WORK REQUEST = Print exactly the lines below between the line holding "31: (926, 265, 4.11)" and the line holding "39: (732, 168, 4.02)", inclusive, and nothing more.

TASK MATERIAL =
============================================================

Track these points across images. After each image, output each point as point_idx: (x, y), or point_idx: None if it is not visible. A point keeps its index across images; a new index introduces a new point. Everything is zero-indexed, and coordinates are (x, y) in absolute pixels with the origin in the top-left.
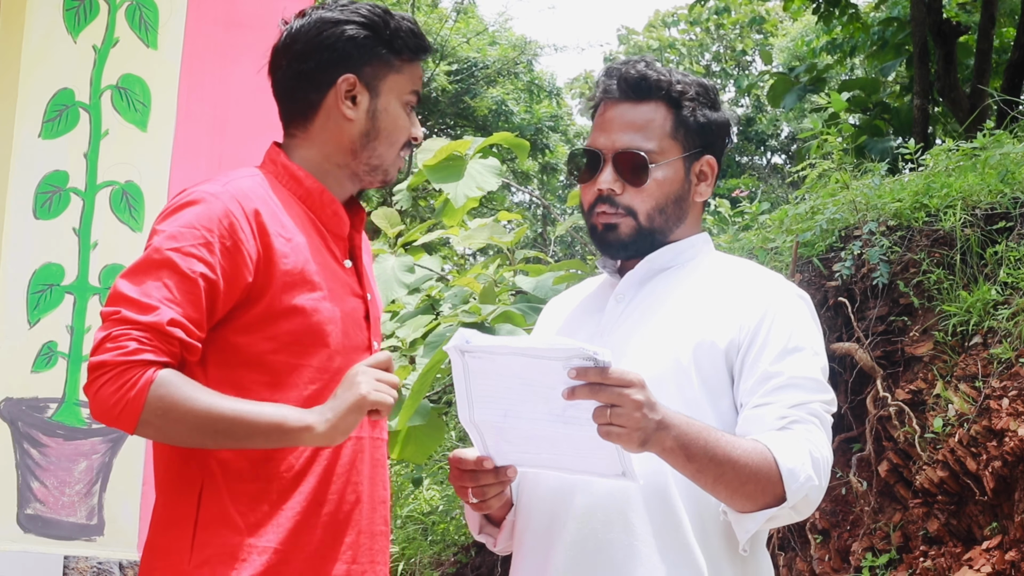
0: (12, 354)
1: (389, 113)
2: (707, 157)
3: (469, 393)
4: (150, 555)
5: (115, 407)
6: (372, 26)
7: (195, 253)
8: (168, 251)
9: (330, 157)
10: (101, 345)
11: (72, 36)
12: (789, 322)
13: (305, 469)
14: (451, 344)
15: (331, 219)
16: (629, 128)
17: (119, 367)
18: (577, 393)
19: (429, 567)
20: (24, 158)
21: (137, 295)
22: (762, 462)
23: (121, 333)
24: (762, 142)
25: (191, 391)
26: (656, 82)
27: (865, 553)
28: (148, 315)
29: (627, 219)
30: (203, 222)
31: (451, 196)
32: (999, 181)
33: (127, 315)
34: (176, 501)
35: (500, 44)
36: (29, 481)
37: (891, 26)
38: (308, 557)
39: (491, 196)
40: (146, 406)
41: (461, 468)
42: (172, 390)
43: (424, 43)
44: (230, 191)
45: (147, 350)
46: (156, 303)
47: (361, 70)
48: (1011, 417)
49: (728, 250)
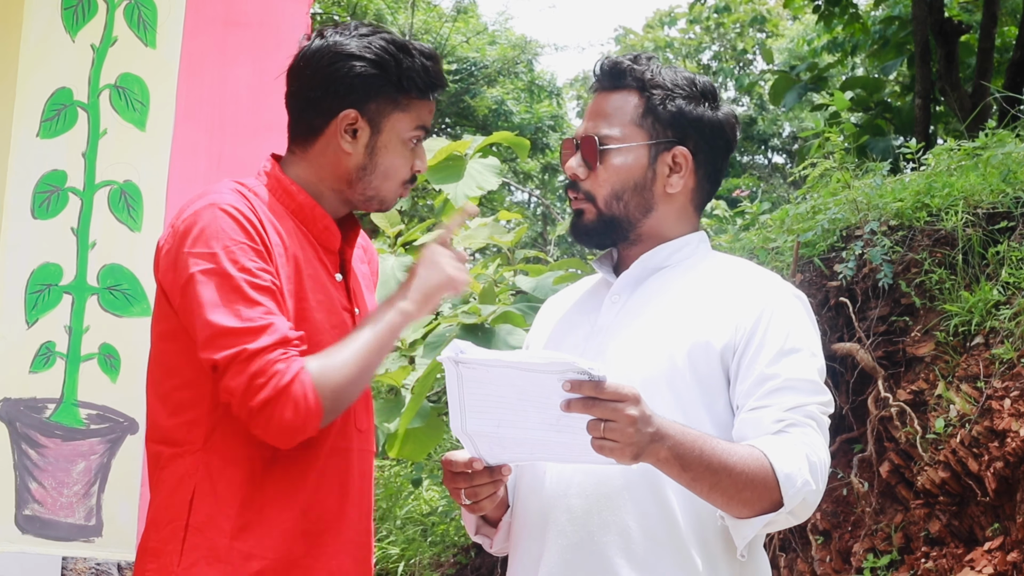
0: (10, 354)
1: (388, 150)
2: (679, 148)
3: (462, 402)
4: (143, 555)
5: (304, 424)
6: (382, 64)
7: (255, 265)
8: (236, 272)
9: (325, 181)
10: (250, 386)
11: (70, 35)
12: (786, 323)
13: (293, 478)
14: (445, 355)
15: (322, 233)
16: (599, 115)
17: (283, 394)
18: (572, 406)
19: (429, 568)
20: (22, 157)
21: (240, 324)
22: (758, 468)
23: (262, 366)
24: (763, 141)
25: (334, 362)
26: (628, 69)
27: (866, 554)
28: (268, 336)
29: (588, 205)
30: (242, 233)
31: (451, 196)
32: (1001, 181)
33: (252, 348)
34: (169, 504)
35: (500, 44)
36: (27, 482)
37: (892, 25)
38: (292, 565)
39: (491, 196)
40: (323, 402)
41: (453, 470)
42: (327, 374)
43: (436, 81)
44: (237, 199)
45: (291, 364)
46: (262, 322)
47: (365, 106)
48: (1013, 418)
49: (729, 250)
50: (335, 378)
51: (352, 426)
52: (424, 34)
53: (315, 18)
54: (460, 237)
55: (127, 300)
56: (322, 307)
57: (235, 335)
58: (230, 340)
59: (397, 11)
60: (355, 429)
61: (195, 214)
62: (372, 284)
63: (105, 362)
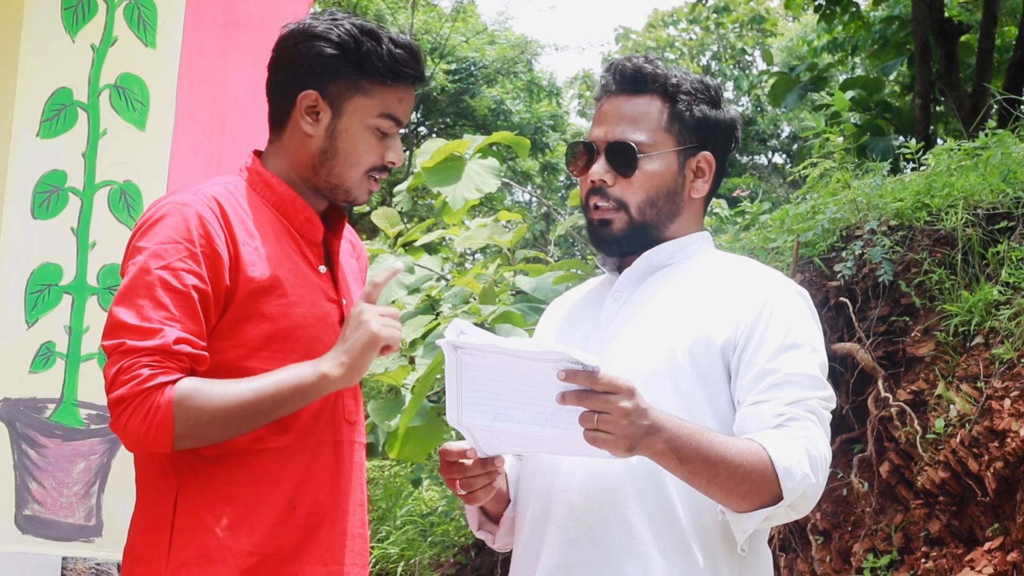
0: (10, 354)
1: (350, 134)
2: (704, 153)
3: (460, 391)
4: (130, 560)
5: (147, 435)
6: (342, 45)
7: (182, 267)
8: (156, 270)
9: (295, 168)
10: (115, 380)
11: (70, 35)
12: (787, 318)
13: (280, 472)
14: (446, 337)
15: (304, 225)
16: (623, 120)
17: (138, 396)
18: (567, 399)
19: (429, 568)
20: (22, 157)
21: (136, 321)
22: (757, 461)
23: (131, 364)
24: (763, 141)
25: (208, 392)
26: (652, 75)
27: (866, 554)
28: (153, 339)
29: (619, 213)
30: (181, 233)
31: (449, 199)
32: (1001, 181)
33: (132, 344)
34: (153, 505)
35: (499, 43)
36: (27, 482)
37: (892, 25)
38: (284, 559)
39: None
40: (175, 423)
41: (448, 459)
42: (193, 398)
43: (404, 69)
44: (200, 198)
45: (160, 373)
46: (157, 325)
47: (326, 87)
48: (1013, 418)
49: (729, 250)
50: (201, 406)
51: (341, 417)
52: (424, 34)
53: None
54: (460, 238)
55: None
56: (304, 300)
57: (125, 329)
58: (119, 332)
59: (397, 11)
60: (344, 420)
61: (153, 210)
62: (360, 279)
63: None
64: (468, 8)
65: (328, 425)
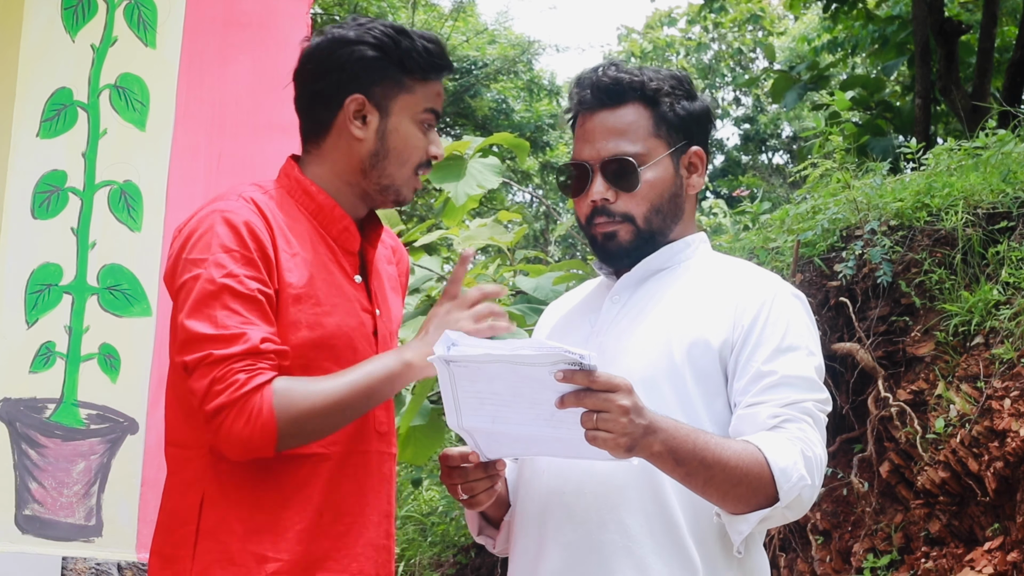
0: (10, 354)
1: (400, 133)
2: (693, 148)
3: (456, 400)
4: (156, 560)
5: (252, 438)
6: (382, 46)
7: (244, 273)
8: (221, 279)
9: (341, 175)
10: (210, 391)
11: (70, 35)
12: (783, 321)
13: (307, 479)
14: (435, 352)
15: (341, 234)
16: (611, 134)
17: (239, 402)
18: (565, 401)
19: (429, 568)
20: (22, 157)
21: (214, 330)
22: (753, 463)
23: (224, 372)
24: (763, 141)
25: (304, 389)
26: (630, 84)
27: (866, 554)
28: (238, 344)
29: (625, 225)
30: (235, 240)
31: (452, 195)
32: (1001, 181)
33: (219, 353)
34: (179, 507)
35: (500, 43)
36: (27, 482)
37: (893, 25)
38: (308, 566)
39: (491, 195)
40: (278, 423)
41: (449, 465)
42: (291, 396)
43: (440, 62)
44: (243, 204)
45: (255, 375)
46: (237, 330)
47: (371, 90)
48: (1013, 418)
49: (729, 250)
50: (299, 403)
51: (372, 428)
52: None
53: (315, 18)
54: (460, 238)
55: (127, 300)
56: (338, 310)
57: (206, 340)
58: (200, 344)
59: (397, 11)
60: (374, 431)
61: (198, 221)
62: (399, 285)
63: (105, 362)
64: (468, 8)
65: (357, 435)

============================================================

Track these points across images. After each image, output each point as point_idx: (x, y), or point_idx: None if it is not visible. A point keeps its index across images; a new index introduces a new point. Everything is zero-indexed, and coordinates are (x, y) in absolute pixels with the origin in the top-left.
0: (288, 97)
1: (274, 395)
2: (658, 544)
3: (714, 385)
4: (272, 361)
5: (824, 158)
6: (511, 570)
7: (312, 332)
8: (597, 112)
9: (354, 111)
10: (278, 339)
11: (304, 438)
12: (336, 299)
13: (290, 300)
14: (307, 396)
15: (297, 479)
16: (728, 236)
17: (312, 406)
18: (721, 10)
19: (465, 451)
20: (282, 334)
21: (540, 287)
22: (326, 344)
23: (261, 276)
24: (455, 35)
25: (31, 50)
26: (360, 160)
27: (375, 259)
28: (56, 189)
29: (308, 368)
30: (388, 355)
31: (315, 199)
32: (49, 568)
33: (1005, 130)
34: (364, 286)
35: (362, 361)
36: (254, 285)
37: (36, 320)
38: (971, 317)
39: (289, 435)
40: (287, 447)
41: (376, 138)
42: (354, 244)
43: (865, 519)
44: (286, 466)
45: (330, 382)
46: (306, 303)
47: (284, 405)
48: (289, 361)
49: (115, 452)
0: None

============================================================

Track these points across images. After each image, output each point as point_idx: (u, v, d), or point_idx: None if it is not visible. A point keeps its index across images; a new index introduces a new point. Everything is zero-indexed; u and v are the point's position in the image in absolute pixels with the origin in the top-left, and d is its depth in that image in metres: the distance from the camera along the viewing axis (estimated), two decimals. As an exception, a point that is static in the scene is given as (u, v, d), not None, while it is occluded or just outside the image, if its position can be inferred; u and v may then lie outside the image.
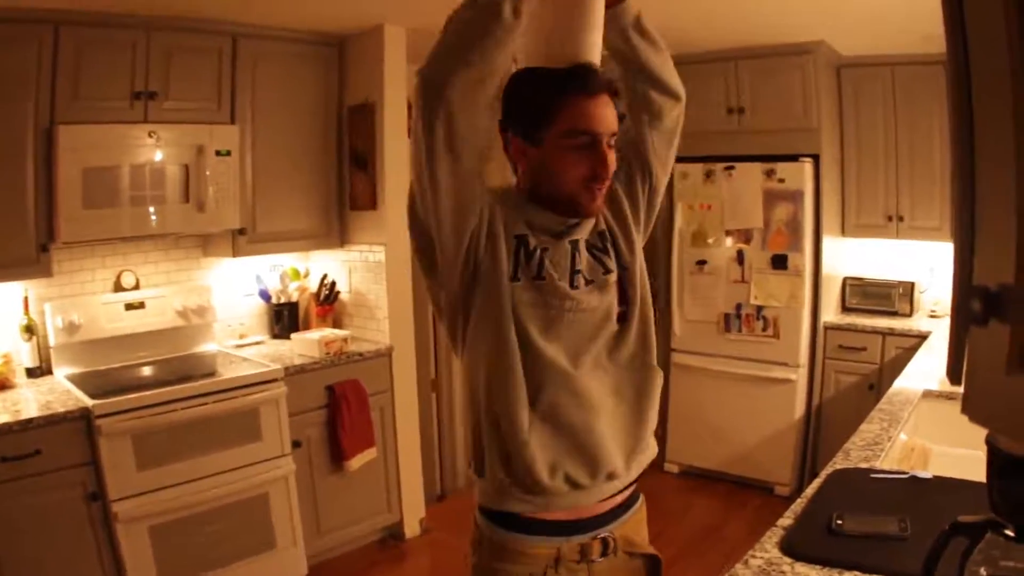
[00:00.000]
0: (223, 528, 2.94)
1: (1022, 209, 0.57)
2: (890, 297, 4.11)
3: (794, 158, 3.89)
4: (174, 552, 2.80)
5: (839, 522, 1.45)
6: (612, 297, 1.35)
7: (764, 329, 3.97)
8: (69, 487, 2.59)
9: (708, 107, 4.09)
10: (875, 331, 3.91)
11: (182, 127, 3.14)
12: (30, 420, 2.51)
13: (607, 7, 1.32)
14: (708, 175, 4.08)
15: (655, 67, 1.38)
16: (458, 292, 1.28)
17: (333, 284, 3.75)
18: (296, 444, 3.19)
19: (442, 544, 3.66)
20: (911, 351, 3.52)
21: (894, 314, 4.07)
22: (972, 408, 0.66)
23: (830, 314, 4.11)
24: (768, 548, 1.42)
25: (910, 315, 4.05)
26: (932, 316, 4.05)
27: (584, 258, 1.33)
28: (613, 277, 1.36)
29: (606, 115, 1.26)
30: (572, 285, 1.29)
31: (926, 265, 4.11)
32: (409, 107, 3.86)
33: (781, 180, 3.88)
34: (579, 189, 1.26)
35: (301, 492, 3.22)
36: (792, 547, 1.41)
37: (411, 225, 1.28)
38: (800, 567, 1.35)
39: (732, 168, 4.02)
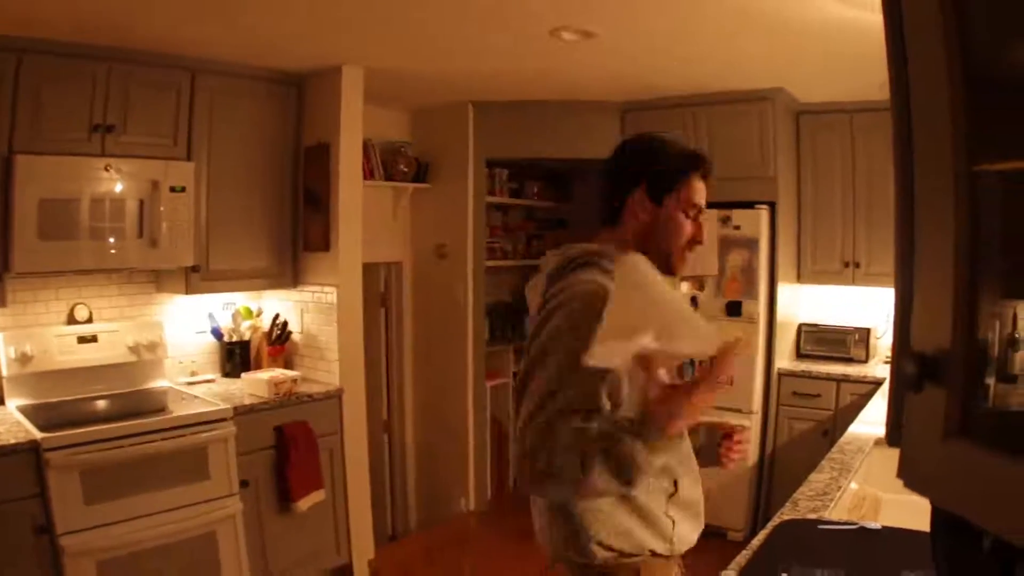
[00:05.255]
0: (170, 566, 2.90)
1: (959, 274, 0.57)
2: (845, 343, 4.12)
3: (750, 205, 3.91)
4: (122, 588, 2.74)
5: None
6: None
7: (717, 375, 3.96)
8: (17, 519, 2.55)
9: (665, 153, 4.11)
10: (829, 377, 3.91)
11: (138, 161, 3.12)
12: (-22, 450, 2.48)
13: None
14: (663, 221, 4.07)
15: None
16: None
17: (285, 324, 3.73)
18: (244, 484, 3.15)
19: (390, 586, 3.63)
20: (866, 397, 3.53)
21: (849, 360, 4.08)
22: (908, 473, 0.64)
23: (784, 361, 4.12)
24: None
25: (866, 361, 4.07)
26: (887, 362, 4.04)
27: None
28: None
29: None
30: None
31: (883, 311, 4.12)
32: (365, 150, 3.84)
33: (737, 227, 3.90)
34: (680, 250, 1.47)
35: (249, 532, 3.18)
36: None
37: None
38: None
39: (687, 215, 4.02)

============================================================

TASK OUTPUT =
31: (926, 265, 4.11)
32: (409, 107, 3.86)
33: (781, 180, 3.88)
34: (579, 189, 1.26)
35: (301, 492, 3.22)
36: (792, 547, 1.41)
37: (411, 225, 1.28)
38: (800, 567, 1.35)
39: (732, 168, 4.02)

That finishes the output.